▶ DATA FOR PROCESSING:
+---+

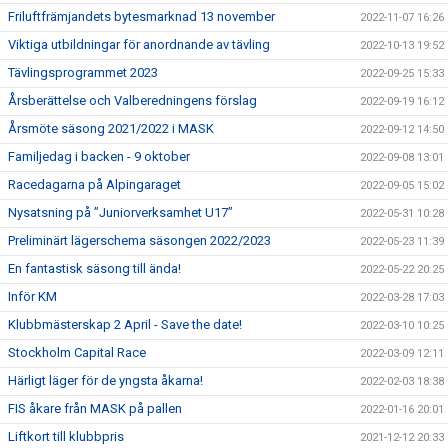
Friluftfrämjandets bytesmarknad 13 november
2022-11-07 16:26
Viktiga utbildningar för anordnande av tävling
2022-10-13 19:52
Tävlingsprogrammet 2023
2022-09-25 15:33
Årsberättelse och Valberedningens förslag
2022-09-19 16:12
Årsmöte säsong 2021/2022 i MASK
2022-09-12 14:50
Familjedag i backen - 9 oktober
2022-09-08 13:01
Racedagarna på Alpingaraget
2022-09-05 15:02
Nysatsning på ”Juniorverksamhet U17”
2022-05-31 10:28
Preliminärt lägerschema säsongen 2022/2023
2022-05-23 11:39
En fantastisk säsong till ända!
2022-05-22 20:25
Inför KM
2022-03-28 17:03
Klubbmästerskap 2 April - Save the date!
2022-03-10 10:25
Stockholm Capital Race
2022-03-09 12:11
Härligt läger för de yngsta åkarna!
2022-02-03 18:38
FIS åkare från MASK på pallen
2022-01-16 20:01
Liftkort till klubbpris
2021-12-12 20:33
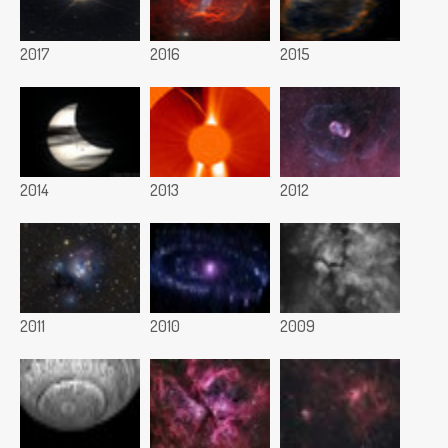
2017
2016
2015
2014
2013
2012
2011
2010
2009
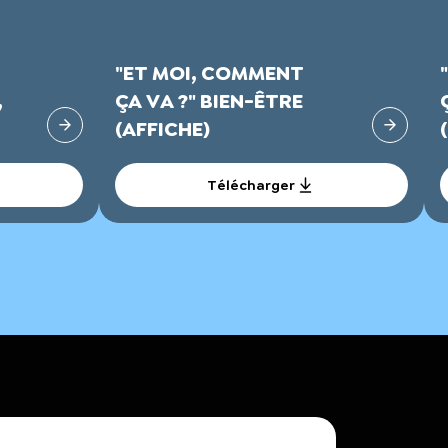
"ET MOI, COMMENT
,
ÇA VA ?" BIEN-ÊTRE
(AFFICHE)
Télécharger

+---+

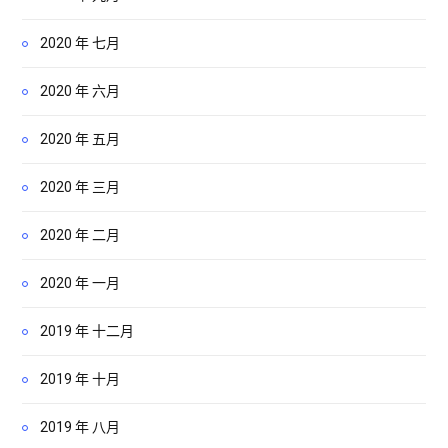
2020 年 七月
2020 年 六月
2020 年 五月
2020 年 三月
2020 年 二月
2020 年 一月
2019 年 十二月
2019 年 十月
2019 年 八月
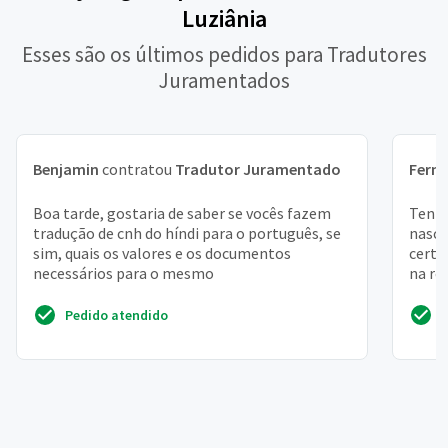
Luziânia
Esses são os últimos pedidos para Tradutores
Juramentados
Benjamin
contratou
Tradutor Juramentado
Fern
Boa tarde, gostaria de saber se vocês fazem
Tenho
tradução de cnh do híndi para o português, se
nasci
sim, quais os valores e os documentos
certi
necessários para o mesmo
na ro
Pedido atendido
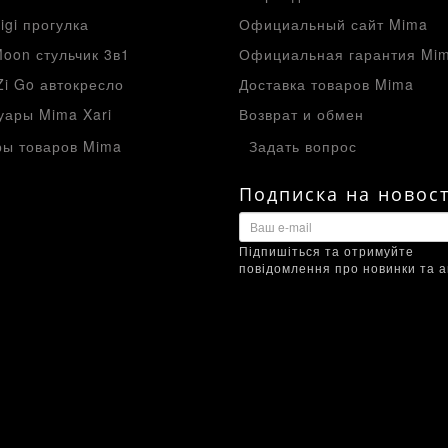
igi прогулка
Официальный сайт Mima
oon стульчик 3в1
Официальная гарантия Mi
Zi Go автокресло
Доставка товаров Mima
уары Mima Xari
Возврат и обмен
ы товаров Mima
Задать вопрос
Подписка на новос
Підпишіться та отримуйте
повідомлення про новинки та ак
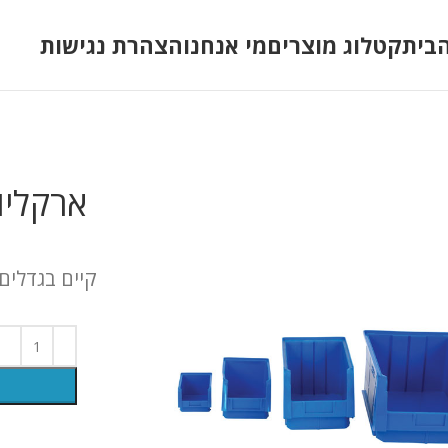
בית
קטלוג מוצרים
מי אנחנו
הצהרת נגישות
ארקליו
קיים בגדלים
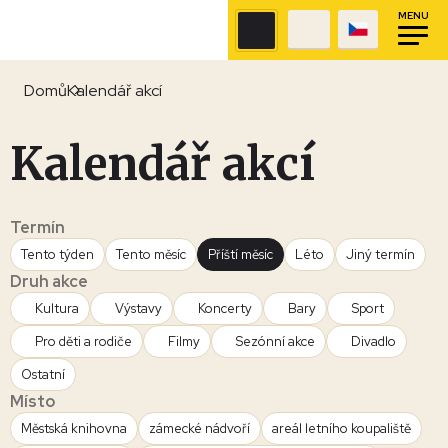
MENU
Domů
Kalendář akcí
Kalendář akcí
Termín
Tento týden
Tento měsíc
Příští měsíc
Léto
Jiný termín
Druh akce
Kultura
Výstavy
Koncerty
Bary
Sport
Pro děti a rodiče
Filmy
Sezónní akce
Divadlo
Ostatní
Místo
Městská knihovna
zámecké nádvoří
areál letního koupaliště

+---+

Could you reproduce, word for word, the part of the records that opens with the line containing "Friluftfrämjandets bytesmarknad 13 november" and closes with the line containing "Stockholm Capital Race", including both of those lines?

Friluftfrämjandets bytesmarknad 13 november
2022-11-07 16:26
Viktiga utbildningar för anordnande av tävling
2022-10-13 19:52
Tävlingsprogrammet 2023
2022-09-25 15:33
Årsberättelse och Valberedningens förslag
2022-09-19 16:12
Årsmöte säsong 2021/2022 i MASK
2022-09-12 14:50
Familjedag i backen - 9 oktober
2022-09-08 13:01
Racedagarna på Alpingaraget
2022-09-05 15:02
Nysatsning på ”Juniorverksamhet U17”
2022-05-31 10:28
Preliminärt lägerschema säsongen 2022/2023
2022-05-23 11:39
En fantastisk säsong till ända!
2022-05-22 20:25
Inför KM
2022-03-28 17:03
Klubbmästerskap 2 April - Save the date!
2022-03-10 10:25
Stockholm Capital Race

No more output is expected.